In contrast to naturally occurring CD4+CD25+ Tregs, DN T cells have to be activated by antigen-presenting cells (APCs) to induce their regulatory
potential. The suppressive activity of DN T cells is neither mediated indirectly by modulation of APCs nor by competition for T-cell growth factors. Furthermore, DN T-cell-mediated suppression toward responder T cells is TCR dependent and requires novel protein synthesis. In contrast to murine MAPK Inhibitor Library research buy DN T cells, which eliminate effector T cells via Fas/FasL or perforin/granzyme, human DN T cells suppress proliferation of responder T cells by cell contact-dependent mechanisms. Taken together, our data indicate that human DN T cells exert strong immunosuppressive effects on both CD4+ and CD8+ T cells and may serve as a new therapeutic approach to treat autoimmunity and transplant rejection.

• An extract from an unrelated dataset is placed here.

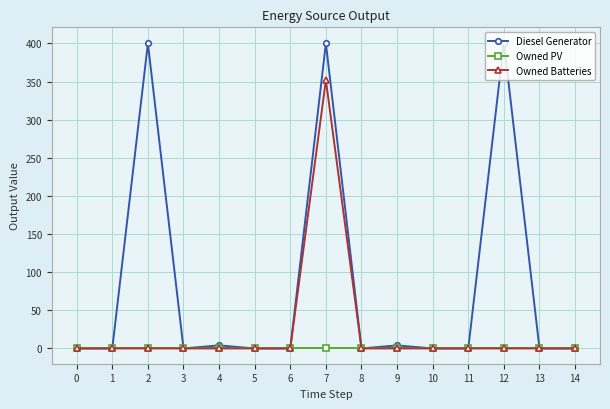

Which series has the largest total across all categories?

Diesel Generator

Suppression of immune responses by Tregs is critical
for the induction and maintenance of self-tolerance. Tregs have been shown to be involved in downregulating immune responses Everolimus in autoimmunity, transplant rejection, graft-versus-host disease (GvHD), and tumor immunity 1–3. Numerous studies demonstrated that a variety of T-cell subsets possess immunoregulatory properties: the population of thymus-derived naturally occurring CD4+CD25+ forkhead box P3 (Foxp3)+ T cells is currently the most extensively investigated subset of Tregs and their role has been studied in a wide range Carnitine dehydrogenase of animal models and in humans 4–7. However, inducible Tregs such as T-regulatory type 1 (Tr1) cells,
T-helper 3 (Th3) cells, CD8+CD28− T cells, and TCR-αβ+ CD4−CD8− double-negative (DN) T cells are generated in the periphery and also show the ability to inhibit immune responses 8–11. In both mice and humans, about 1–5% of all peripheral T cells are of TCR-αβ+ DN phenotype 11, 12. These cells express a specific set of cell surface molecules and show a characteristic cytokine profile 11, 13. The group of L. Zhang was the first to identify and characterize the immunoregulatory function of DN T cells. They have demonstrated that murine DN T cells specifically eliminate activated anti-donor CD4+, CD8+ T cells and B cells 11, 13–15. Moreover, adoptive transfer of DN T cells prolongs skin and heart allograft survival in murine models 11, 13, 16–19. Others have shown that mouse DN T cells are highly potent in suppressing T-cell responses both in vitro and in vivo in an antigen-specific manner and therefore induce skin and islet allograft survival 20. Even now, the function and ontogeny of human DN T cells still remains elusive. Of interest, in a recent clinical report, an inverse linear relationship between the severity of GvHD and the frequency of DN T cells could be demonstrated in patients after allogeneic stem cell transplantation 21.